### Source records
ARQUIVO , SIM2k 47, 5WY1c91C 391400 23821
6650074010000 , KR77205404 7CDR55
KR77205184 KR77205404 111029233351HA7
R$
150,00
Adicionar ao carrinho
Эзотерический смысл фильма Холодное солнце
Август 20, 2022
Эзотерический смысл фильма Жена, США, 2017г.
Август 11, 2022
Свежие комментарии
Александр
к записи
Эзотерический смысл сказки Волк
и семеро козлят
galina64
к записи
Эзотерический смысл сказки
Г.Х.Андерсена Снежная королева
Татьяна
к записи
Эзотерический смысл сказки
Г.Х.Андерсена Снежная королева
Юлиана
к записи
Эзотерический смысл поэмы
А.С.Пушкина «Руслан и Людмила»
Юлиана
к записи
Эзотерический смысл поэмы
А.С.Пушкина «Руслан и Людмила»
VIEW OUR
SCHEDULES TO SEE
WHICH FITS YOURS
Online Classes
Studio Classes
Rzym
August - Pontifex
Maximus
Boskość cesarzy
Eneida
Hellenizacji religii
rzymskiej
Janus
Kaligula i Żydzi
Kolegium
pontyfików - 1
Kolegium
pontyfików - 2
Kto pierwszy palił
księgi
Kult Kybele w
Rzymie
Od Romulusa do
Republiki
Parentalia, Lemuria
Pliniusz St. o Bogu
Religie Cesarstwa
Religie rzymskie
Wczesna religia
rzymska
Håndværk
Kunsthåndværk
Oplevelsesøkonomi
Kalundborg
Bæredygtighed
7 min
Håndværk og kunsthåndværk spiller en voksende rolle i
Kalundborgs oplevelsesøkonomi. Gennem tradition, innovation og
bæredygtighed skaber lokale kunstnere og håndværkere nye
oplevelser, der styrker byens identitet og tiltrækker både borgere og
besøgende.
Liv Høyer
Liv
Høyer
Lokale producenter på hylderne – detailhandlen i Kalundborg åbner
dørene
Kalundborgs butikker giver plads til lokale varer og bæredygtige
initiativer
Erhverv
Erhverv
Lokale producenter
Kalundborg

### Exercise details
Reproduce every line of the listing above verbatim, from the first line to the last, in the original order.

### Answer section
ARQUIVO , SIM2k 47, 5WY1c91C 391400 23821
6650074010000 , KR77205404 7CDR55
KR77205184 KR77205404 111029233351HA7
R$
150,00
Adicionar ao carrinho
Эзотерический смысл фильма Холодное солнце
Август 20, 2022
Эзотерический смысл фильма Жена, США, 2017г.
Август 11, 2022
Свежие комментарии
Александр
к записи
Эзотерический смысл сказки Волк
и семеро козлят
galina64
к записи
Эзотерический смысл сказки
Г.Х.Андерсена Снежная королева
Татьяна
к записи
Эзотерический смысл сказки
Г.Х.Андерсена Снежная королева
Юлиана
к записи
Эзотерический смысл поэмы
А.С.Пушкина «Руслан и Людмила»
Юлиана
к записи
Эзотерический смысл поэмы
А.С.Пушкина «Руслан и Людмила»
VIEW OUR
SCHEDULES TO SEE
WHICH FITS YOURS
Online Classes
Studio Classes
Rzym
August - Pontifex
Maximus
Boskość cesarzy
Eneida
Hellenizacji religii
rzymskiej
Janus
Kaligula i Żydzi
Kolegium
pontyfików - 1
Kolegium
pontyfików - 2
Kto pierwszy palił
księgi
Kult Kybele w
Rzymie
Od Romulusa do
Republiki
Parentalia, Lemuria
Pliniusz St. o Bogu
Religie Cesarstwa
Religie rzymskie
Wczesna religia
rzymska
Håndværk
Kunsthåndværk
Oplevelsesøkonomi
Kalundborg
Bæredygtighed
7 min
Håndværk og kunsthåndværk spiller en voksende rolle i
Kalundborgs oplevelsesøkonomi. Gennem tradition, innovation og
bæredygtighed skaber lokale kunstnere og håndværkere nye
oplevelser, der styrker byens identitet og tiltrækker både borgere og
besøgende.
Liv Høyer
Liv
Høyer
Lokale producenter på hylderne – detailhandlen i Kalundborg åbner
dørene
Kalundborgs butikker giver plads til lokale varer og bæredygtige
initiativer
Erhverv
Erhverv
Lokale producenter
Kalundborg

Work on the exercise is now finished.